Le 19/07/2016 16:03, Simon Hobson a écrit :
Didier Kryn <k...@in2p3.fr> wrote:

    I guess this is exactly what "multi-seat" means: severall keyboards and severall grapical cards 
connected to the same host. It certainly does not include serial terminals. Serial terminal fall in the 
category "multi-user", like ssh connections, not "multi-seat".

I disagree there. In the context of "graphical consoles" being discussed I see where you 
are coming from, but serial terminals are just a sub class of multi-seat - while the "multiple 
graphics card-keyboard-mouse" setup is another sub-set. The key difference is that there is a 
long historyof multi-seat via serial (and more recently, network) terminals and (forexample) the 
serial etc systems inherently support multi-seat.
The way the problem is solved for serial terminals is simple - abstractthe hardware into a stable 
device API, and run multiple instances of the"login" program (one per seat). "In 
theory" the same should be possible with the graphics-keybourd-mouse combo - EXCEPT that 
(AIUI) the software components involved were mostly written a) without that standard abstraction 
and b) without regard to the possibility of multiple instantiations.
Just think how easy it musty have seemed at one point to just "intertwine" the software and 
hardware such that a single instance of "something" acted as the sole gatekeeper between the serial 
line and the machine - for a single seat.

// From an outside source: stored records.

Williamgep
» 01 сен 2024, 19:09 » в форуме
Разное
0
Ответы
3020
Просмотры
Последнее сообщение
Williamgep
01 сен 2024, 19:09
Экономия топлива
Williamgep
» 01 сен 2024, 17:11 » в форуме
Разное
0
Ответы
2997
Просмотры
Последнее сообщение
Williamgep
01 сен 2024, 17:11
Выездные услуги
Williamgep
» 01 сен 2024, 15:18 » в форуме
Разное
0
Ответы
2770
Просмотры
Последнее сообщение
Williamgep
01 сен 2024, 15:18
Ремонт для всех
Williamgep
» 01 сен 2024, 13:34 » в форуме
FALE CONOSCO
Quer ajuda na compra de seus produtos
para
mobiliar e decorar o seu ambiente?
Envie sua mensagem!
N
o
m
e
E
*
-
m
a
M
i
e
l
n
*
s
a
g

There'd then be discussions on how to work around that to enable 
multi-seat. As it happens, the serial line one was such a "no brainer" given how many different 
things used the serial lines - the solution we have must have seemed so obvious from the very beginning.

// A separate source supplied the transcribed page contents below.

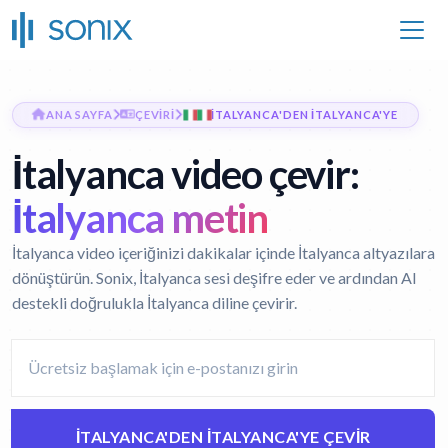
ANA SAYFA
ÇEVIRI
İTALYANCA'DEN İTALYANCA'YE
İtalyanca video çevir:
İtalyanca metin
İtalyanca video içeriğinizi dakikalar içinde İtalyanca altyazılara
dönüştürün. Sonix, İtalyanca sesi deşifre eder ve ardından AI
destekli doğrulukla İtalyanca diline çevirir.
İTALYANCA'DEN İTALYANCA'YE ÇEVIR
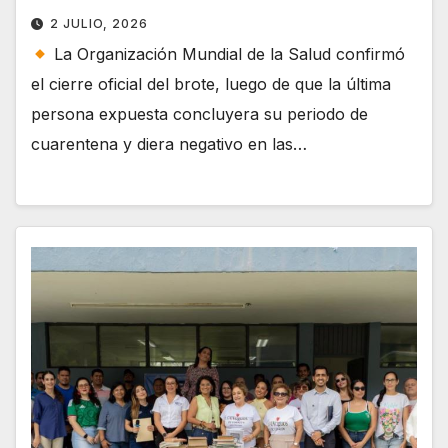
2 JULIO, 2026
La Organización Mundial de la Salud confirmó
el cierre oficial del brote, luego de que la última
persona expuesta concluyera su periodo de
cuarentena y diera negativo en las…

I don't understand all your explanations, sorry :-) . I understood the concept of "seat" as the combo you describe (graphics-keyboard-mouse).

If the concept of "seat" includes serial terminals, I see no reason to not include remote logins: until the middle of the 80's, serial terminals could be far remote, by the means of modems, and, conceptually, this isn't different of a telnet connection. If multi-seat involves all that, then the concept is not relevant in this discussion. Which is relevant is wether the user can push the shutdown button of the DM or "send" ctrl-alt-del, and neither serial terminals, nor remote sessions can do that - except, possibly remote graphic sessions through XDMCP.

To come back to Slim, why should it behave differently of wtfdm and ask a password to halt/reboot? It makes no fundamental difference wether this is obtained by clicking a button or by entering a special text in the login window.